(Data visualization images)
==========

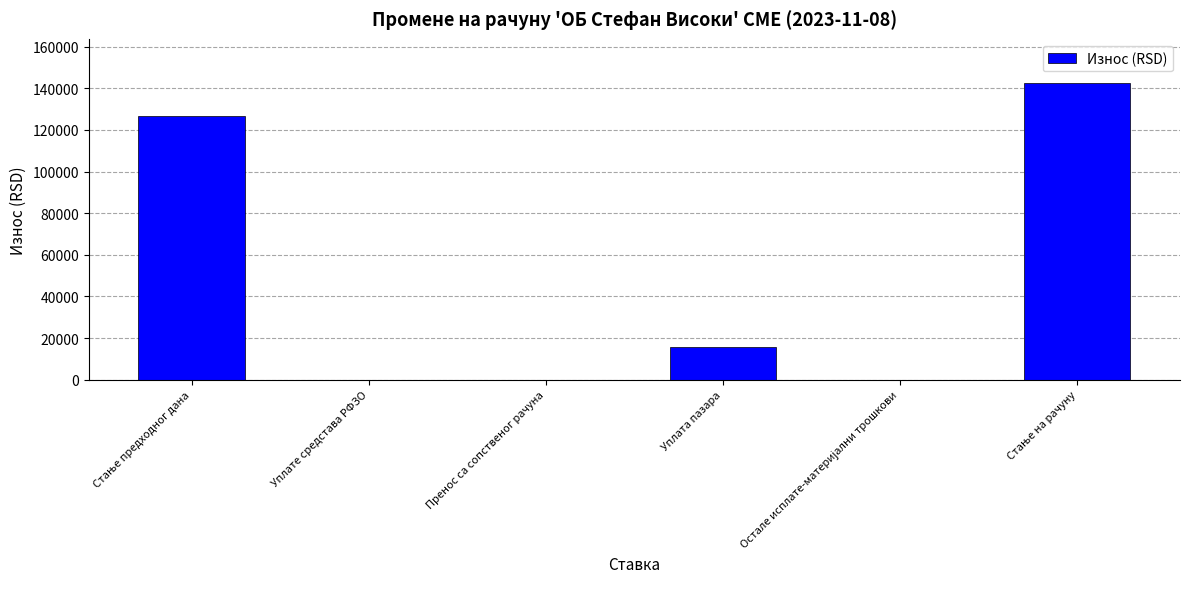

The chart shows a value of 0.0 at Пренос са сопственог рачуна. True or false?

True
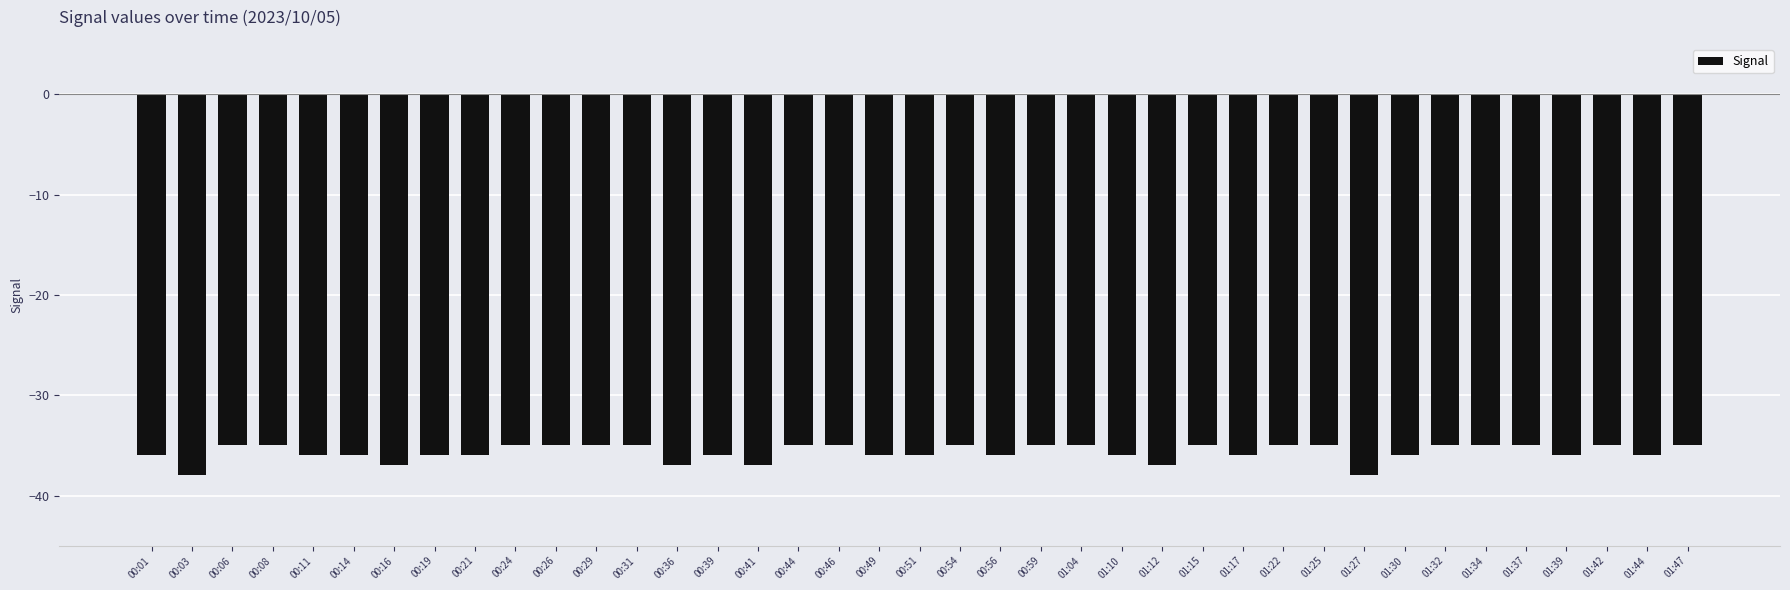

Reading left to right, transcribe all the data shown in this chart.

00:01=-36	00:03=-38	00:06=-35	00:08=-35	00:11=-36	00:14=-36	00:16=-37	00:19=-36	00:21=-36	00:24=-35	00:26=-35	00:29=-35	00:31=-35	00:36=-37	00:39=-36	00:41=-37	00:44=-35	00:46=-35	00:49=-36	00:51=-36	00:54=-35	00:56=-36	00:59=-35	01:04=-35	01:10=-36	01:12=-37	01:15=-35	01:17=-36	01:22=-35	01:25=-35	01:27=-38	01:30=-36	01:32=-35	01:34=-35	01:37=-35	01:39=-36	01:42=-35	01:44=-36	01:47=-35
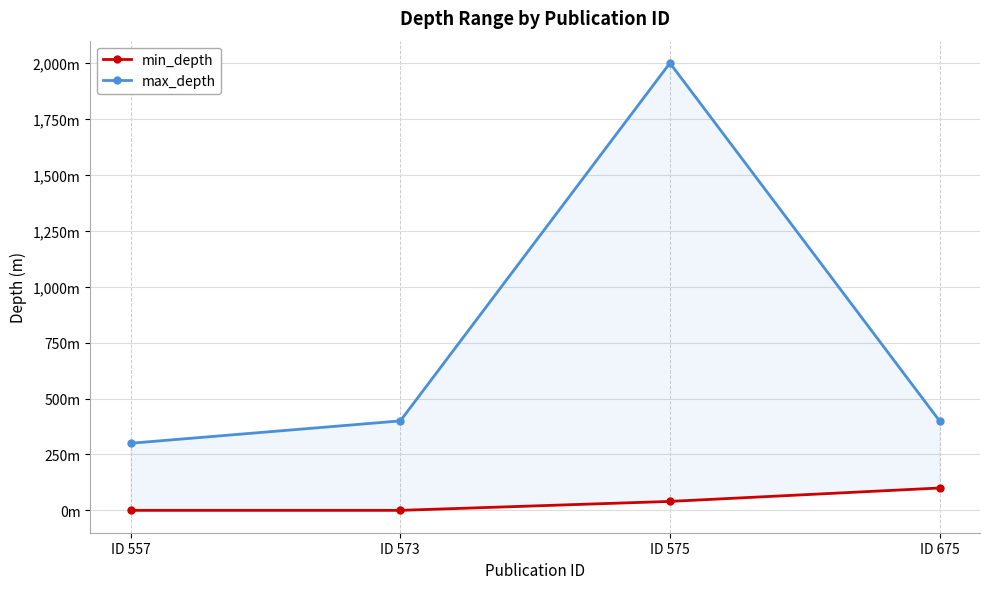

Reading left to right, transcribe all the data shown in this chart.

min_depth: ID 557=0	ID 573=0	ID 575=40	ID 675=100
max_depth: ID 557=300	ID 573=400	ID 575=2000	ID 675=400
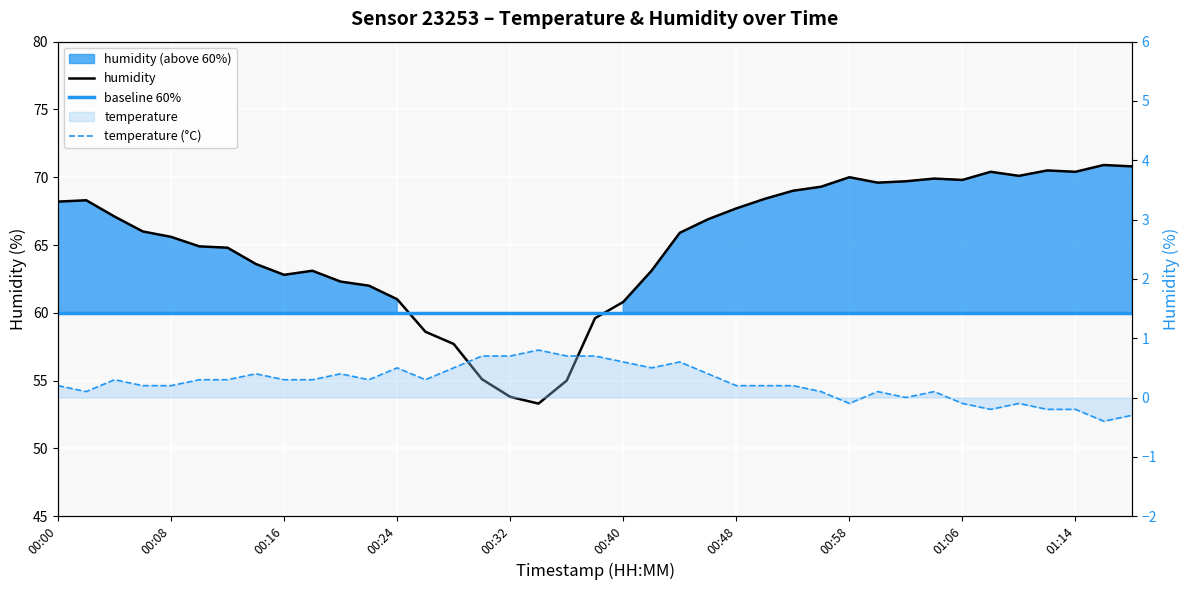

What is the maximum value for humidity?

70.9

==========

◆ **ASSIGNMENT**: Extract every line of text from the items above word for word, leaving the pictures out of your answer.

◆ **COMPLETED TASK**:
The chart shows a value of 0.0 at Пренос са сопственог рачуна. True or false?

True

Reading left to right, transcribe all the data shown in this chart.

00:01=-36	00:03=-38	00:06=-35	00:08=-35	00:11=-36	00:14=-36	00:16=-37	00:19=-36	00:21=-36	00:24=-35	00:26=-35	00:29=-35	00:31=-35	00:36=-37	00:39=-36	00:41=-37	00:44=-35	00:46=-35	00:49=-36	00:51=-36	00:54=-35	00:56=-36	00:59=-35	01:04=-35	01:10=-36	01:12=-37	01:15=-35	01:17=-36	01:22=-35	01:25=-35	01:27=-38	01:30=-36	01:32=-35	01:34=-35	01:37=-35	01:39=-36	01:42=-35	01:44=-36	01:47=-35

Reading left to right, transcribe all the data shown in this chart.

min_depth: ID 557=0	ID 573=0	ID 575=40	ID 675=100
max_depth: ID 557=300	ID 573=400	ID 575=2000	ID 675=400

What is the maximum value for humidity?

70.9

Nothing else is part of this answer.